A gross lease allows the tenant to pay a flat fee in exchange for the exclusive use of the property. Landlords typically calculate a rent amount which would reasonably cover the cost of rent, standard utilities, and other expected and everyday expenses. This rent calculation may be done through analysis or from historical property data. The landlord and tenant can also negotiate the amount and terms of the lease. For example, a tenant may ask the landlord to include janitorial or landscaping services.

For some tenants, gross leases are favorable because they allow tenants to precisely budget their living expenses, or in the case of a business rental, the business expenses. These leases are especially beneficial for individuals with limited resources or businesses that seek to minimize variable costs to maximize profit. Companies can concentrate on growing their business without the complexities associated with net leases. 

A modified gross lease contains the principal provisions associated with a gross lease, but it can be adjusted to suit the needs of the property owner and the tenant. These modifications may state that the tenant is responsible for the costs associated with the electric utility, but that the property owner is responsible for waste pickup.

Gross Lease Risks and Benefits

A gross lease may cost a tenant more than if the property was used through a net lease. The estimate used to calculate the flat rent amount may exceed the actual costs associated with the lease, returning a positive net benefit to the landlord and negative benefit to the tenant. However, some find more benefit in having a fixed gross payment than a fixed net payment with associated variable expenses.

Net Leases Explained

A  net lease is the opposite of a gross lease. Under a net lease, the tenant is responsible for some or all costs associated with the property such as utilities, maintenance, insurance, and other expenses. There are three types of net leases. 
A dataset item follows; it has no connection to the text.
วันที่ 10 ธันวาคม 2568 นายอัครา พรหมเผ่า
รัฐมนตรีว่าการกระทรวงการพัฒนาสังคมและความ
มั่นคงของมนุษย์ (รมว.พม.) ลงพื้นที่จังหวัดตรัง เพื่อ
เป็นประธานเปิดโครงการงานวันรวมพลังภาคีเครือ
  1. Under a single net lease, the tenant pays rent plus property taxes.
  2. With a double net lease, the tenant pays rent plus property taxes and insurance.
  3. Through a triple net lease, the tenant pays for rent plus property taxes, insurance, and maintenance.

Net leases may allow tenants more control over some costs and aspects of the property, but they come with an increased degree of responsibility. If maintenance is a cost borne by the tenant, they may have the ability to make cosmetic changes. However, they will also absorb most repair costs. Often, landlords restrict or prohibit cosmetic changes to the property even when maintenance is a tenant expense. Tenants are also subject to variable utility costs. To regulate the expenses, they may employ different strategies to reduce consumption.